Jump Start # 3395
Philippians 4:9 “The things you have learned and received and heard and seen in me, practice these things; and the God of peace shall be with you.”
One of the beginning points in any Bible discussion is to be on the same page about the word of God. This is essential and this is the starting point. If one immediately starts talking about differences in what they believe with another, it quickly turns into here is what I think and here is what you think, and around and around you will go. But if one establishes the fact that God’s word is absolute and the final authority, then it really doesn’t matter what I think or what you think. It doesn’t matter how I feel or how you feel. It doesn’t matter what I want or what you want. What God says becomes our only concern.
That was the spirit of the early American restoration movement as whole congregations returned to following the pattern that was established in the N.T. But how does one begin with “authority”? That very word seems dull in our times today. There are ways to teach the authority of God without even using that word. Our passage from Philippians is one that I often begin with in a very first study that I have with someone. One doesn’t need a handful of verses. This one will do that job. If Paul did it, we ought to. If he didn’t, why are we? Great questions.
I like to use the illustration of a blueprint. Sometimes I’ll actually bring a blueprint to illustrate what I’m wanting the person to see. Every house, church building, office building, airport was designed and drawn by an architect. He makes the drawings, showing where windows and doors are and how long walls are. The plans are then given to a construction crew. When they follow the blueprint to the letter, the outcome is the what the architect intended. When there is a problem, the architects are called in and sometimes modifications are made, but they are first made on paper.
To look at a blueprint you’ll notice little symbols, like sideways triangles. Those are doors, detailing which ways the doors are to swing open. There are symbols indicating where the windows are to be. All of this is fairly standard. But here comes two key components of blueprints and Biblical authority.
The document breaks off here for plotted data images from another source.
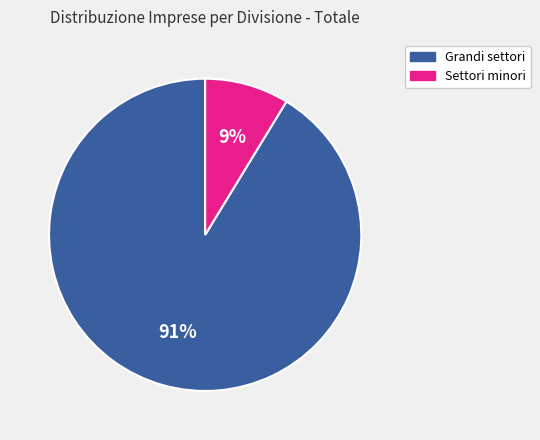

To the nearest percent, what is the average slice percentage?

50%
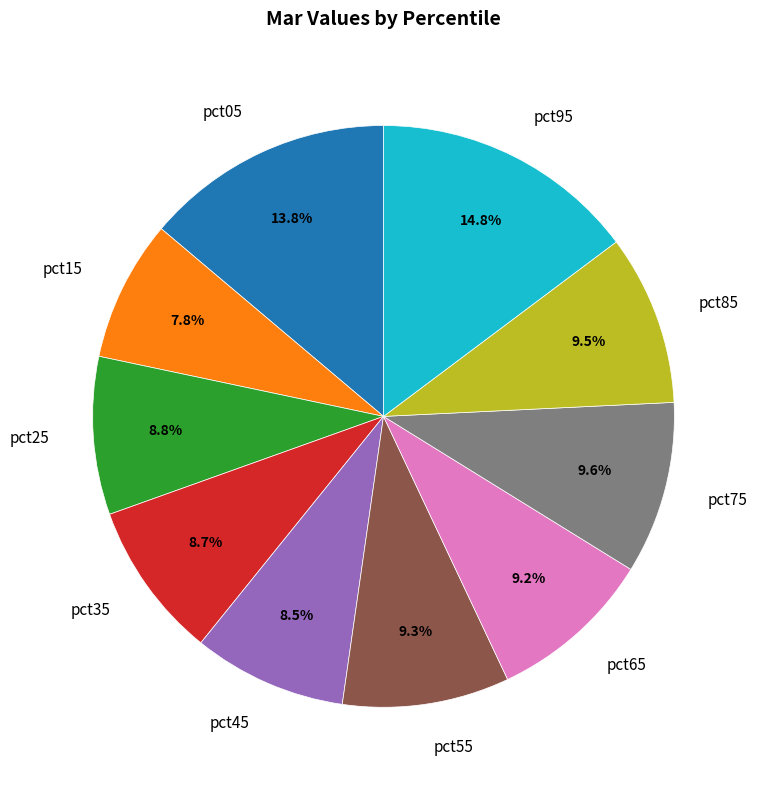

To the nearest percent, what is the difference between the pct75 and pct25 slice percentages?

1%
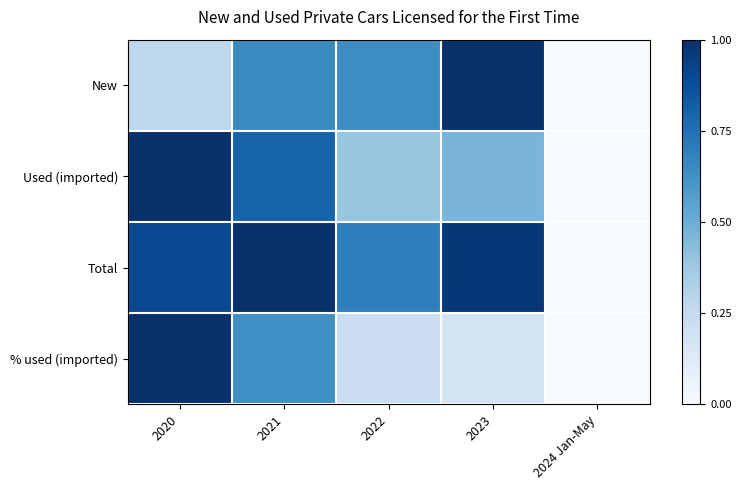

At 2023, list the series in order from smallest to largest.

% used (imported), Used (imported), Total, New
First, the architects draw where windows and doors are to be. He does not have to indicate on other walls, “No doors here,” and “No windows here.” The construction crew understands how blueprints work. In Biblical authority, we call this the silence of God. God tells us what He wants, but He doesn’t have to say, ”No doors there,” and “No windows there.” To be specific, there is no N.T. verse that says a church cannot have a band. You won’t find that in the N.T. When someone says, “The Bible says you can have a piano in worship,” one would be hard pressed to back that up with a verse. It’s not there. Can we then have instruments in worship? NO. Why not? God did not say you can’t. Neither does the architect say you can’t put a door where it’s not shown on the blueprint. The blueprints shows what is supposed to be there.
Why was Cain’s sacrifice rejected? Many will say his attitude wasn’t right? Where did that come from? Not the text of the Bible. In Hebrews 11, Abel offered his sacrifice by faith. Faith is not an attitude but a heart that obeys the Lord. Faith comes from hearing and trusting what God says. God must have told them. Vegetables were not on the blueprint and Cain put them there.
Second, when the builders decide to make changes from the blueprint, they have moved from being builders to being designers and architects. That is not their job. We once built a house from scratch. As the house was nearly done, I was walking through it with the main foreman. We went into the bathroom and there was a skylight. I told him we did not order a skylight. He pulled out the blueprints and with a puzzled face said, “Merry Christmas.” They had not followed the blueprints. When it comes to following God, He is the designer and the architect. We are the builders. When we start modifying the blueprints to our liking, then we have moved into the realm of God and we do not belong there.
Back to the illustration of music in worship. The word “music” is very broad. It includes all kinds of music. But you remember from high school that there was a difference between band class and chorus class. You didn’t bring a trumpet to chorus class. And, if you showed up to band class without an instrument, everyone would wonder what you were doing. Band and chorus—very different. In the N.T. when it came to worship, God never said, make music. What we find on the divine blueprint are nine passages and all nine involve singing. Would it be wrong to include a band? Would it be wrong for a construction crew to modify what is on the blueprint without authorization from the architect or the owner?
If you paid a lot of money to hire a designer and an architect to draw the plans for a new house, but the construction company ignored that and built what they wanted to build, you’d be furious. Lawyers would be called. Someone would be fired. It would be a mess. And, why? Because someone didn’t follow the blueprint.
It works that way in construction and it works that way Biblically. It’s a matter of following what the blueprint says. And, just like that, you have taught someone the valuable lesson of Bible authority. God doesn’t have to tell us everything wrong for it to be wrong. God tells us what He wants. We are not in the position to alter or change what God has said. If we made the assumption that things were Ok unless God specifically said, “No,” we would find ourselves looking more and more like the world and not like Christ. The Lord has shown us what pleases Him and how to walk in holiness. Our job is to follow and build our lives according to the plans that God has given us.
It’s a matter of following the blueprint. The real issue is that some do not like the way the blueprint looks. And, that is a whole other issue and a matter of faith.